Rand Paul commandeers Senate to protest Patriot Act
WASHINGTON – Republican presidential candidate Rand Paul commandeered the Senate floor Wednesday to deliver a nearly 11 hours-long protest against renewal of the Patriot Act, calling the post-Sept. 11 law government intrusion on Americans’ privacy.
Congress faces a June 1 deadline for the law’s expiration, and Paul’s speech underscored the deep divisions over the National Security Agency’s bulk collection of Americans’ phone records, which was revealed by former contractor Edward Snowden.
“There comes a time in the history of nations when fear and complacency allow power to accumulate and liberty and privacy to suffer,” the Kentucky senator said at 1:18 p.m.

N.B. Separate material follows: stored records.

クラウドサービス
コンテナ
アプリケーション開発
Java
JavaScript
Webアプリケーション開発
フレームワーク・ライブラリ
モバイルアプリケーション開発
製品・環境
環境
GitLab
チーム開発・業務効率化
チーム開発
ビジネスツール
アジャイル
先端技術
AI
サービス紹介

EDT when he took to the Senate floor. “That time is now, and I will not let the Patriot Act, the most unpatriotic of acts, go unchallenged.”

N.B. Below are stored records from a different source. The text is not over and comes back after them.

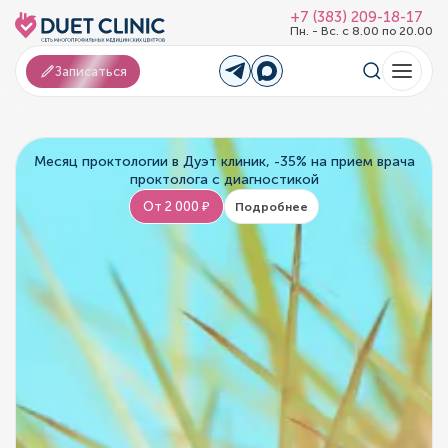
+7 (383) 209-18-17
Пн. - Вс. с 8.00 по 20.00
Записаться
Месяц проктологии в Дуэт клиник, -35% на прием врача
проктолога с диагностикой
От 2 000 ₽
Подробнее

He finished at 11:49 p.m., having not sat for more than 10 hours.
The House overwhelmingly passed a bill to end the bulk collection and Senate Majority Leader Mitch McConnell, R-Ky., has said the Senate will act on the issue before beginning a Memorial Day recess scheduled for week’s end.

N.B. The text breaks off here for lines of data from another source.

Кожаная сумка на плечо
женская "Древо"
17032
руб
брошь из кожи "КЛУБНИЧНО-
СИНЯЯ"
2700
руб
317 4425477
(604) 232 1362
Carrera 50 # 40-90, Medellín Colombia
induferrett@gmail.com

But McConnell, along with presidential hopefuls Sens. Marco Rubio, R-Fla., and Lindsey Graham, R-S.C., favors extending the law and final congressional approval of the bill before the deadline is no certainty.
Paul plunged into a lengthy speech declaring the Patriot Act unconstitutional and opposing renewal of the program. With a hefty binder at his desk, he spelled out his objections, occasionally allowing Republican and Democratic senators to pose questions and getting support from a handful of House members seated at the back of the chamber.
“I don’t think we’re any safer looking at every American’s records,” Paul said.
Paul’s campaign sent out a fundraising appeal while his longstanding opposition to bulk collection, a pillar of his campaign, stirred social media.